--- DATA SUPPLIED ---
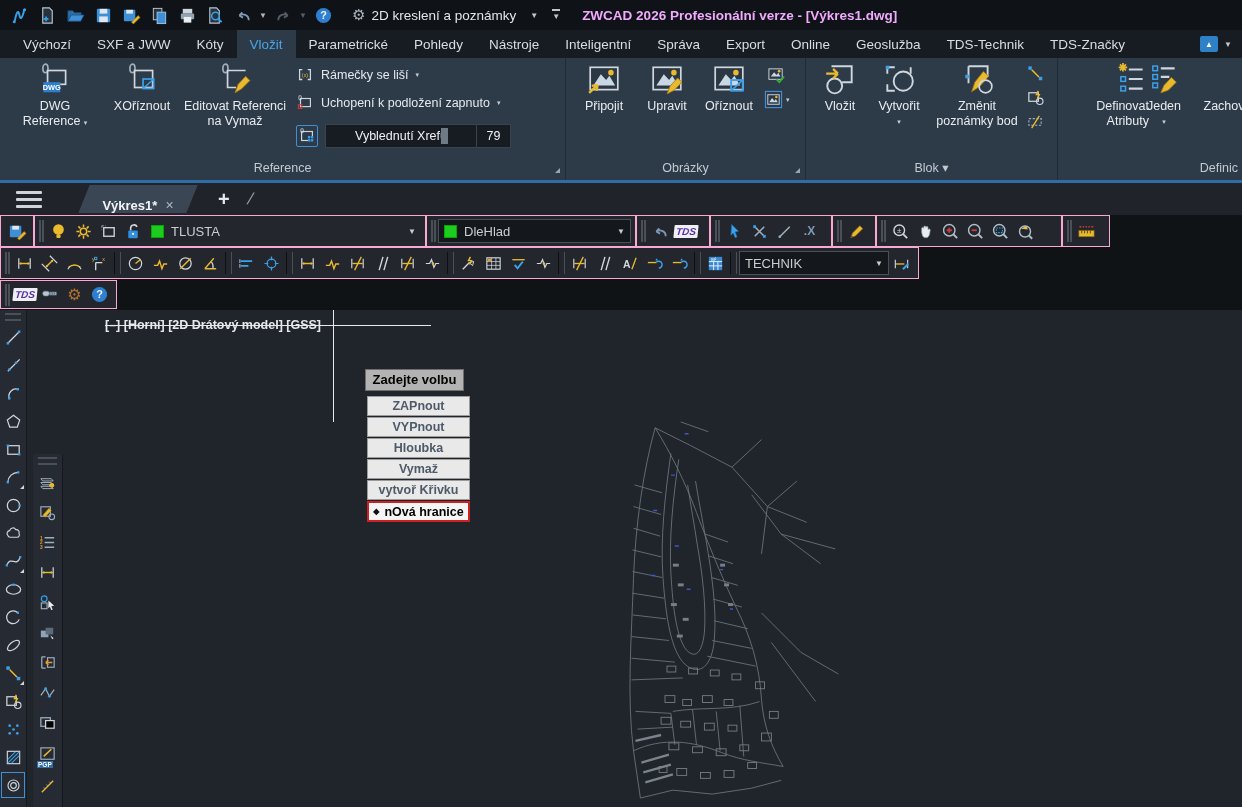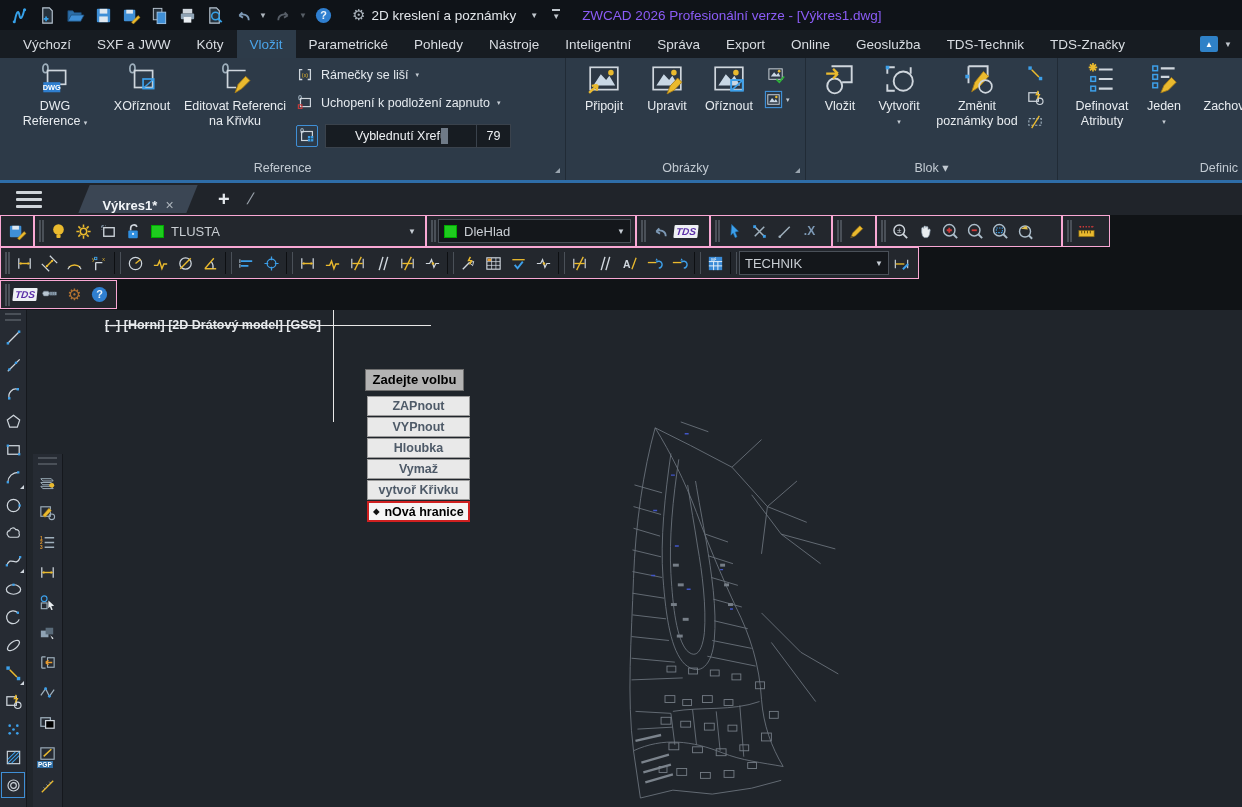--- a/index.html
+++ b/index.html
@@ -13,21 +13,21 @@
   .qat { display:flex; align-items:center; gap:2px; padding-left:6px; }
   .qbtn { width:26px; height:24px; display:flex; align-items:center; justify-content:center; border-radius:2px; }
   .qbtn svg { width:19px; height:19px; }
   .qcaret { font-size:8px; color:#aeb6bd; width:10px; text-align:center; }
   .qcaret.dis { color:#565d65; }
   .ws-combo { display:flex; align-items:center; gap:6px; margin-left:10px; height:24px;
     padding:0 6px; color:#e2e6ea; font-size:13.5px; }
   .ws-gear { color:#aab3bb; font-size:15px; }
   .ws-arrow { font-size:8px; color:#c0c6cc; margin-left:8px; }
   .qat-more { margin-left:8px; font-size:8px; color:#c0c6cc; border-top:2px solid #c0c6cc; padding-top:1px; }
-  .app-title { margin-left:22px; font-size:13.5px; color:#8b5cf6; }
+  .app-title { margin-left:22px; font-size:13.5px; color:#f0abfc;font-weight:bold; }
 
   
   .rtabs { position:absolute; left:0; top:30px; width:1242px; height:28px; background:#171c22;
     display:flex; align-items:stretch; padding-left:10px; }
   .rtab { display:flex; align-items:center; padding:0 13px; font-size:13.5px; color:#d9dde2; cursor:default; }
   .rtab.active { background:#2d3b49; color:#4aa3e8; }
   .rtabs-right { margin-left:auto; display:flex; align-items:center; gap:6px; padding-right:10px; }
   .min-btn { width:18px; height:16px; background:#2f81c7; color:#fff; font-size:8px;
     display:flex; align-items:center; justify-content:center; border-radius:2px; }
   .min-caret { font-size:8px; color:#c0c6cc; }
@@ -668,21 +668,21 @@
         <svg>
             <use href="#r-xclip"></use>
           </svg>
         <span>XOříznout</span>
       </div>
       <div class="bigbtn" style="left:180px; width:110px;">
         <svg>
             <use href="#r-xedit"></use>
           </svg>
         <span>Editovat Referenci</span>
-        <span>na Křivku</span>
+        <span>na Vymaž</span>
       </div>
       <div class="rrow" style="left:296px; top:8px;">
         <svg>
             <use href="#r-frames"></use>
           </svg>
         <span>Rámečky se liší</span>
         <span class="caret-s">▾</span>
       </div>
       <div class="rrow" style="left:296px; top:36px;">
         <svg>
@@ -773,21 +773,21 @@
             <use href="#r-blkfl"></use>
           </svg>
         <svg>
             <use href="#r-blkdash"></use>
           </svg>
       </div>
       <div class="panel-label"><span>Blok</span> ▾</div>
     </div>
 
     <div class="panel" style="width:184px; border-right:none">
-      <div class="bigbtn" style="left:8px; width:72px;">
+      <div class="bigbtn" style="left:19px; width:72px;align-items:flex-end;">
         <svg>
             <use href="#r-attr"></use>
           </svg>
         <span>Definovat</span>
         <span>Atributy</span>
       </div>
       <div class="bigbtn" style="left:82px; width:48px;">
         <svg>
             <use href="#r-attr1"></use>
           </svg>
---
* THE TASK
Where a record above holds a picture, drop the picture and print the rest exactly.

* REPLY
--- a/index.html
+++ b/index.html
@@ -13,21 +13,21 @@
   .qat { display:flex; align-items:center; gap:2px; padding-left:6px; }
   .qbtn { width:26px; height:24px; display:flex; align-items:center; justify-content:center; border-radius:2px; }
   .qbtn svg { width:19px; height:19px; }
   .qcaret { font-size:8px; color:#aeb6bd; width:10px; text-align:center; }
   .qcaret.dis { color:#565d65; }
   .ws-combo { display:flex; align-items:center; gap:6px; margin-left:10px; height:24px;
     padding:0 6px; color:#e2e6ea; font-size:13.5px; }
   .ws-gear { color:#aab3bb; font-size:15px; }
   .ws-arrow { font-size:8px; color:#c0c6cc; margin-left:8px; }
   .qat-more { margin-left:8px; font-size:8px; color:#c0c6cc; border-top:2px solid #c0c6cc; padding-top:1px; }
-  .app-title { margin-left:22px; font-size:13.5px; color:#8b5cf6; }
+  .app-title { margin-left:22px; font-size:13.5px; color:#f0abfc;font-weight:bold; }
 
   
   .rtabs { position:absolute; left:0; top:30px; width:1242px; height:28px; background:#171c22;
     display:flex; align-items:stretch; padding-left:10px; }
   .rtab { display:flex; align-items:center; padding:0 13px; font-size:13.5px; color:#d9dde2; cursor:default; }
   .rtab.active { background:#2d3b49; color:#4aa3e8; }
   .rtabs-right { margin-left:auto; display:flex; align-items:center; gap:6px; padding-right:10px; }
   .min-btn { width:18px; height:16px; background:#2f81c7; color:#fff; font-size:8px;
     display:flex; align-items:center; justify-content:center; border-radius:2px; }
   .min-caret { font-size:8px; color:#c0c6cc; }
@@ -668,21 +668,21 @@
         <svg>
             <use href="#r-xclip"></use>
           </svg>
         <span>XOříznout</span>
       </div>
       <div class="bigbtn" style="left:180px; width:110px;">
         <svg>
             <use href="#r-xedit"></use>
           </svg>
         <span>Editovat Referenci</span>
-        <span>na Křivku</span>
+        <span>na Vymaž</span>
       </div>
       <div class="rrow" style="left:296px; top:8px;">
         <svg>
             <use href="#r-frames"></use>
           </svg>
         <span>Rámečky se liší</span>
         <span class="caret-s">▾</span>
       </div>
       <div class="rrow" style="left:296px; top:36px;">
         <svg>
@@ -773,21 +773,21 @@
             <use href="#r-blkfl"></use>
           </svg>
         <svg>
             <use href="#r-blkdash"></use>
           </svg>
       </div>
       <div class="panel-label"><span>Blok</span> ▾</div>
     </div>
 
     <div class="panel" style="width:184px; border-right:none">
-      <div class="bigbtn" style="left:8px; width:72px;">
+      <div class="bigbtn" style="left:19px; width:72px;align-items:flex-end;">
         <svg>
             <use href="#r-attr"></use>
           </svg>
         <span>Definovat</span>
         <span>Atributy</span>
       </div>
       <div class="bigbtn" style="left:82px; width:48px;">
         <svg>
             <use href="#r-attr1"></use>
           </svg>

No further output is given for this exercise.